Toward Auto-evaluation with Confidence-based Category Relation-aware Regression
This addresses the need for efficient model evaluation in machine learning, but it is incremental as it builds on existing auto-evaluation methods by incorporating category-wise information.
The paper tackles the problem of auto-evaluating trained models on test datasets without human annotations by proposing a method that uses confidence scores and category relations to predict overall and category-wise performance, achieving effectiveness in experiments.
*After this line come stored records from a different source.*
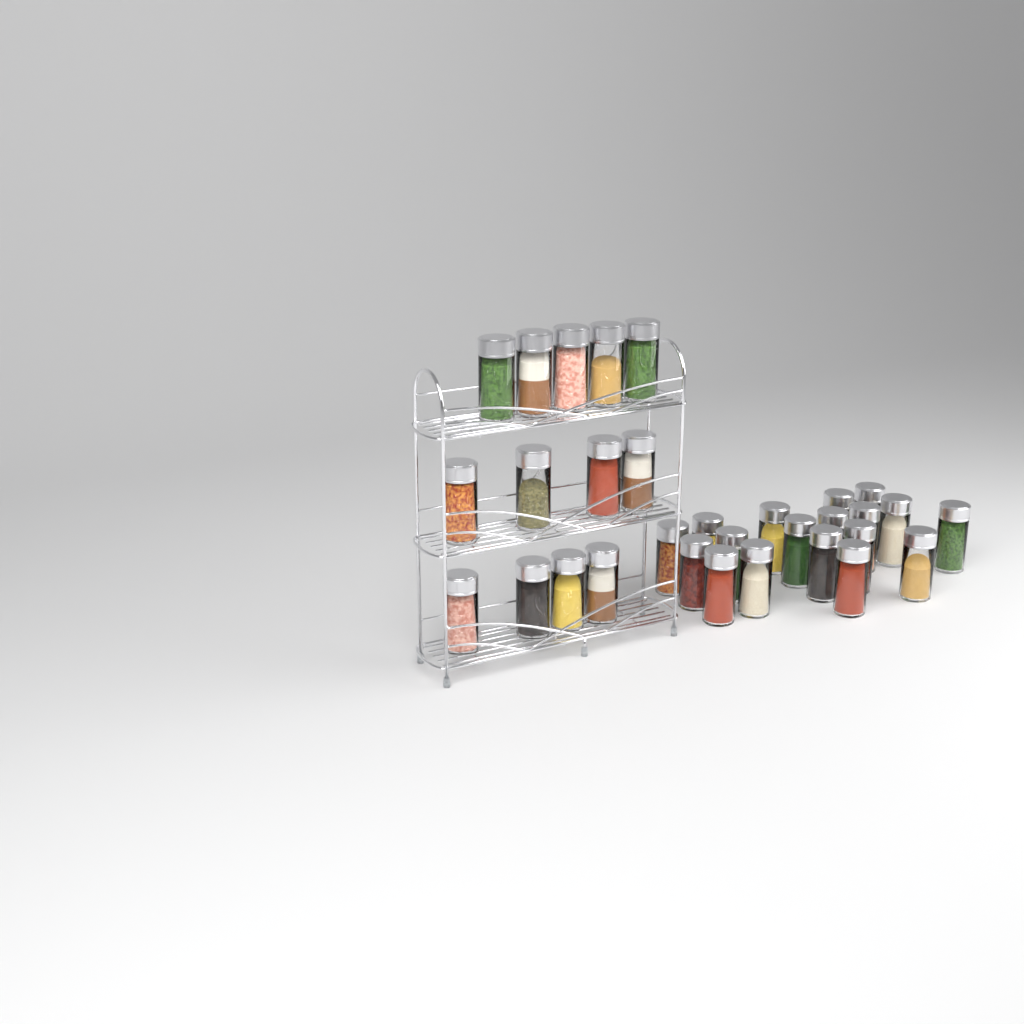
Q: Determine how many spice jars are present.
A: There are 31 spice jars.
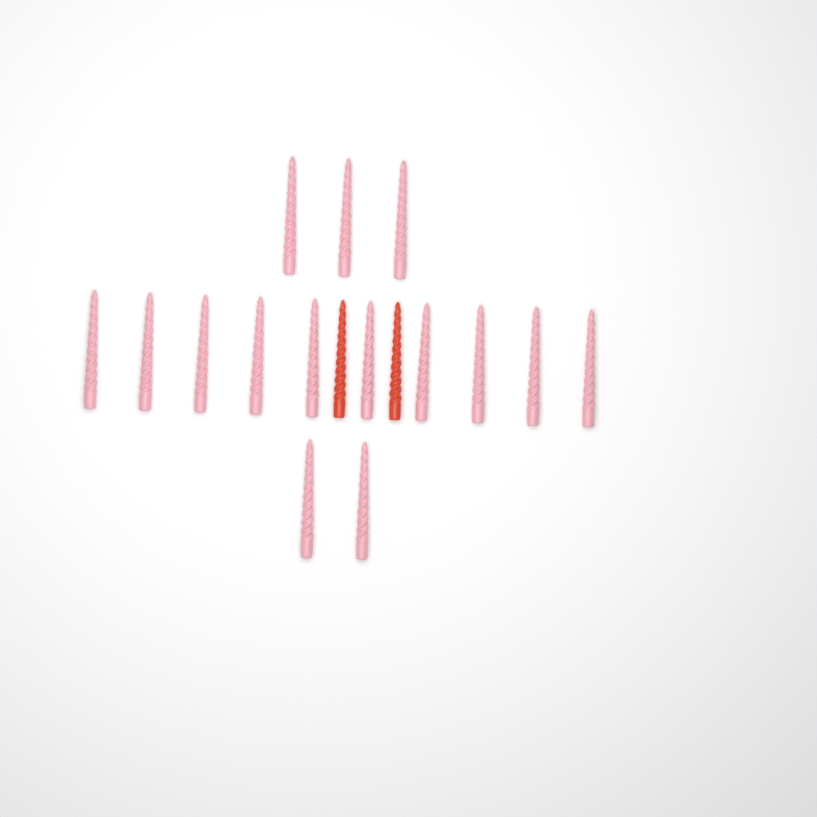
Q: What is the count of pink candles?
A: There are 15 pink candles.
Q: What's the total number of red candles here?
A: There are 2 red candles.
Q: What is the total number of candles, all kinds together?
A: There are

Auto-evaluation aims to automatically evaluate a trained model on any test dataset without human annotations. Most existing methods utilize global statistics of features extracted by the model as the representation of a dataset. This ignores the influence of the classification head and loses category-wise confusion information of the model. However, ratios of instances assigned to different categories together with their confidence scores reflect how many instances in which categories are difficult for the model to classify, which contain significant indicators for both overall and category-wise performances. In this paper, we propose a Confidence-based Category Relation-aware Regression ($C^2R^2$) method. $C^2R^2$ divides all instances in a meta-set into different categories according to their confidence scores and extracts the global representation from them. For each category, $C^2R^2$ encodes its local confusion relations to other categories into a local representation. The overall and category-wise performances are regressed from global and local representations, respectively. Extensive experiments show the effectiveness of our method.